§ **What to do**:
1. Summarize the trial report in two sentences.
2. Set down the trial report word for word from "The trial has" up to and including "cottage near Tassagh.".

§ **Given passage**:
The trial has begun of four brothers accused of a double murder in County Armagh seven years ago.

Martin, Niall, Christopher and Stephen Smith are all accused of the murders of Thomas O'Hare and Lisa McClatchey at their remote cottage near Tassagh.

A prosecuting barrister outlined the case against them at Armagh Crown Court.

He said the brothers had wanted to punish Thomas O'Hare for something he had done years before.

In April 1998, Mr O'Hare pleaded guilty to indecently assaulting three young boys in the late 1980s.

At the time, Mr O'Hare would have been about 17.

The barrister said the prosecution case would be that on the night of the murders the four brothers, all masked and carrying sledgehammers, burst into the home Mr O'Hare shared with Ms McClatchey.

He said they beat Mr O'Hare, then doused the house with petrol and set it alight.

He gave an account of the night in question and the terrible injuries suffered by the couple, who died days later.

The Smith brothers too suffered burns that night. The prosecution will say this was in the same incident.


Outlining the events of that night in detail, the barrister said a neighbour of Mr O'Hare's, Seamus Loughran, had heard a very loud banging on his door around 21:00 GMT.

His daughter had opened the door, then slammed it shut again "in hysterics".

Mr Loughran said he heard a voice outside shouting 'Tom's still in the house'. He asked if that was Lisa and she said it was.

Mr Loughran went outside and found Lisa with no top on and her trousers "almost burned off her".

Her hair had been burned off and she was unable to see. She asked Mr Loughran to take her trousers off as the belt was burning her.

§ **Data extracts**:
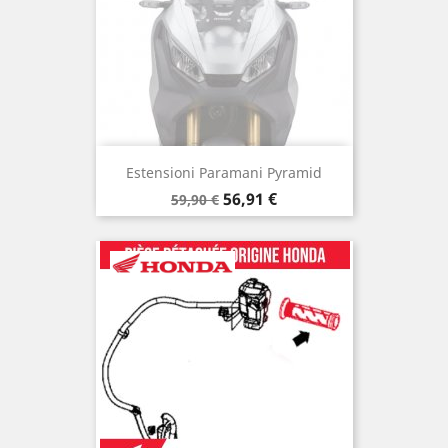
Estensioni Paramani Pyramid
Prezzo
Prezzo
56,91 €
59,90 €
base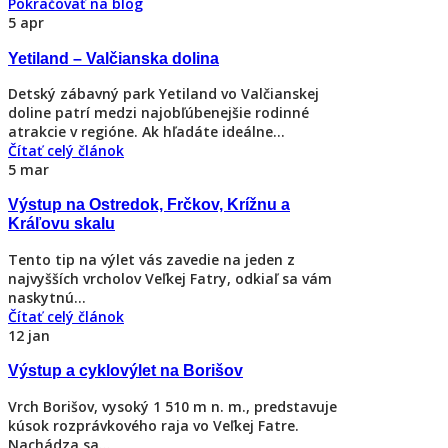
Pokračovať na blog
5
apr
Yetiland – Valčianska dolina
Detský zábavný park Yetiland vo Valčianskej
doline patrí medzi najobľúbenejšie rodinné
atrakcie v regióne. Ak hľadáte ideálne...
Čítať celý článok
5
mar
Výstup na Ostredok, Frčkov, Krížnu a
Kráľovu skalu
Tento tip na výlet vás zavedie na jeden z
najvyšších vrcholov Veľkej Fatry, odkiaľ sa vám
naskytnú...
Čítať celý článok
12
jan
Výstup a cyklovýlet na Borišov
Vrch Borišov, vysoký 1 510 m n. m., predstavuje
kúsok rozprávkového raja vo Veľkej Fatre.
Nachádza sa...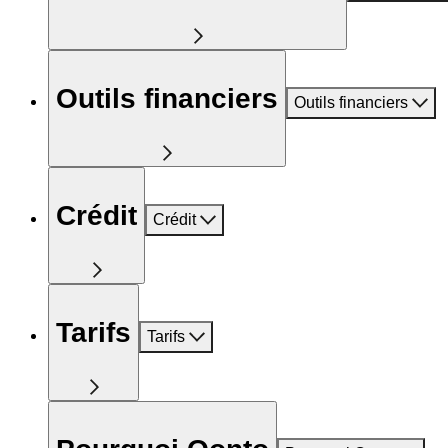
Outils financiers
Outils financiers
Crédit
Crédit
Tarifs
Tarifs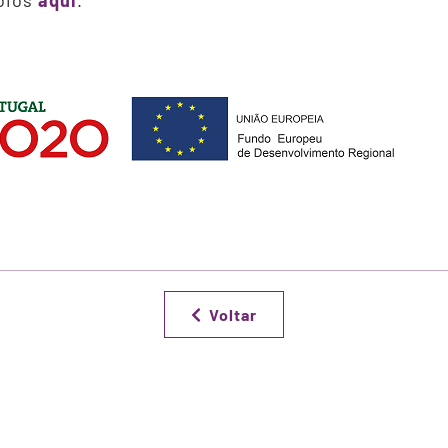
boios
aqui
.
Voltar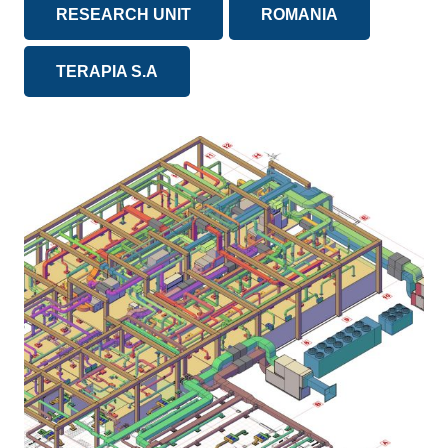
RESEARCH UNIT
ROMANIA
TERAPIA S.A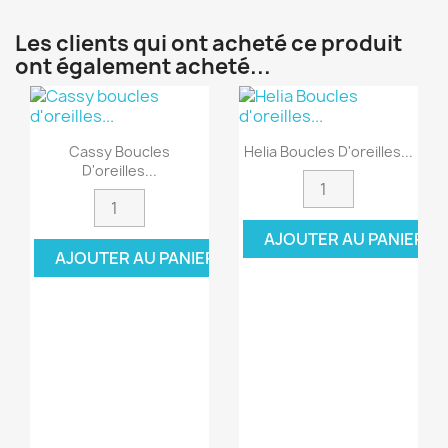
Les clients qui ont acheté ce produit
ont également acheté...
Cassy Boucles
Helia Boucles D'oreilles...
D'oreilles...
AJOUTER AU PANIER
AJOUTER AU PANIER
--
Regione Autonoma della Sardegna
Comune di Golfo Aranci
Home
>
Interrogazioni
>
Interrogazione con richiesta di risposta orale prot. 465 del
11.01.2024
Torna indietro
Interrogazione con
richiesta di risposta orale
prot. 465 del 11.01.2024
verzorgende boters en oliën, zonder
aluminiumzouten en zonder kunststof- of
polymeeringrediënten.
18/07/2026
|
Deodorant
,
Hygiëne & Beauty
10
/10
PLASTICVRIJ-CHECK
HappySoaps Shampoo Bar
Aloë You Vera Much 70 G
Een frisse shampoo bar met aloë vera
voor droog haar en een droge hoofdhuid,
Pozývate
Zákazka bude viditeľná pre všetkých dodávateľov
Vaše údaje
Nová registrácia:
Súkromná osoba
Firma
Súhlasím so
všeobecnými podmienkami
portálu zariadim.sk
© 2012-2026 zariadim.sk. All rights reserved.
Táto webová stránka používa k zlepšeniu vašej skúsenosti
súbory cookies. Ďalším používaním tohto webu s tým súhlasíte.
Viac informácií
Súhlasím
* * *
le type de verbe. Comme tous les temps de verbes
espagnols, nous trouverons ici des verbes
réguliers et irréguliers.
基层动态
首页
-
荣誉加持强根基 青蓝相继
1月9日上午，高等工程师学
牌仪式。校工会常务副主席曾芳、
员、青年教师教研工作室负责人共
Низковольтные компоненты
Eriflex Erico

§ **Results of the tasks**:
1. Martin, Niall, Christopher and Stephen Smith are on trial at Armagh Crown Court, accused of murdering Thomas O'Hare and Lisa McClatchey at their remote cottage near Tassagh in County Armagh seven years ago. The prosecution says the brothers wanted to punish Mr O'Hare for something he had done years before and, masked and carrying sledgehammers, burst into the couple's home, beat him, doused the house with petrol and set it alight, leaving the couple with injuries from which they died days later.

2.
The trial has begun of four brothers accused of a double murder in County Armagh seven years ago.

Martin, Niall, Christopher and Stephen Smith are all accused of the murders of Thomas O'Hare and Lisa McClatchey at their remote cottage near Tassagh.